Fuhrer suggests that the investment in design would amount to hundreds of millions of dollars rather than tens of billions, making it a more accessible and realistic option. And it could be the start of the pathway towards local manufacturing, which he believes should be targeted and strategic. Why take on the mainstream players such as TSMC and Samsung, which has a 15% share of the global semiconductor market, when Australia could potentially gain an edge by focussing on more specialised areas?
“We’re at a time where the industry is really changing,” he says. “The manufacture of advanced semiconductor chips is kind of reaching the limits of what they can do, and there’s going to be a period where that’s going to become a bit more commodified. There will be a few companies around the world that can manufacture the best devices, and they will just keep cranking those out.
“But there’s a lot of interest in some kinds of computing that are a bit different than the sort we call von Neumann architecture, general-purpose computing.
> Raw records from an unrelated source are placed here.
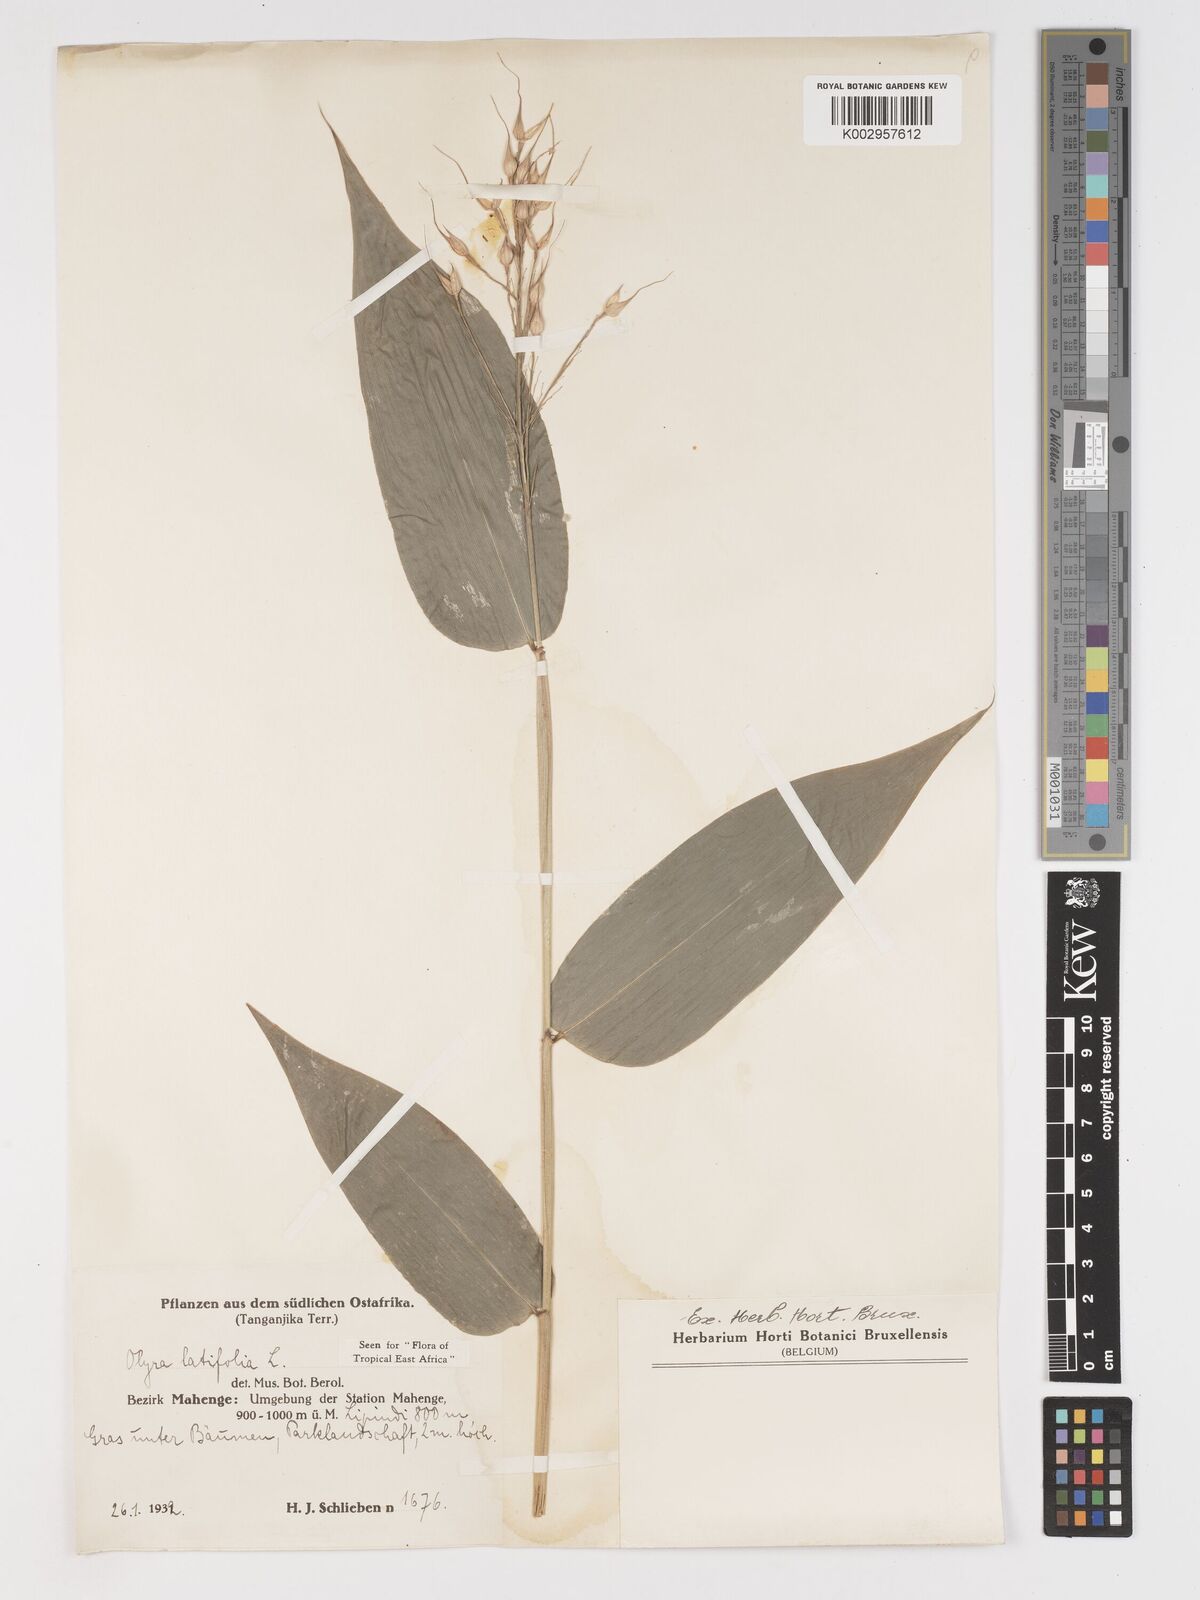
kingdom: Plantae
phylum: Tracheophyta
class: Liliopsida
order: Poales
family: Poaceae
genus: Olyra
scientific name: Olyra latifolia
For example, neuromorphic computing: making a computer chip that works a bit more like your brain, which has a lot of advantages for certain kinds of computing.
“Quantum computing is another one. Australia is a real leader in quantum computing. If we want to jump into manufacturing, that’s the kind of thing we should be looking at. What’s the next thing to come? And how can we be a leader there? I think that would be the right way to look at it strategically – how we’re going to be a leader in the decades to come.
“My recommendation for the Australian Government is that they invest in the research right now – the advanced research facilities that we think we’re going to need to make the next computer chip. Not the ones we have now, but the ones that we’re going to want in the future. That gives us the research expertise, it allows us to generate the intellectual property, and it allows us to train the workforce that’s going to be manufacturing those computer chips in the future, rather than training the workforce to manufacture the computer chips of the past.”
Nicholls says it’s vital that the investment extend to people – the semiconductor engineers who can make all of this possible. For Australia to succeed in gaining an edge in semiconductor manufacturing, we need the brainpower to create it.
“We actually don’t have a lot of semiconductor engineers in Australia,” he says. “It’s maybe in the hundreds, maybe early thousands. How do we educate our existing electrical engineers, graduates and researchers – because this is quite a different process to the general electrical engineer training that would happen at university – [about] how to actually build a processor, and all the different phases of that?
“We need to educate our local engineers, and fast track the import of fantastic semiconductor expertise from places like India, which does have a really active industry and has a great college set-up specifically for semiconductors, and also from the US and Europe as required.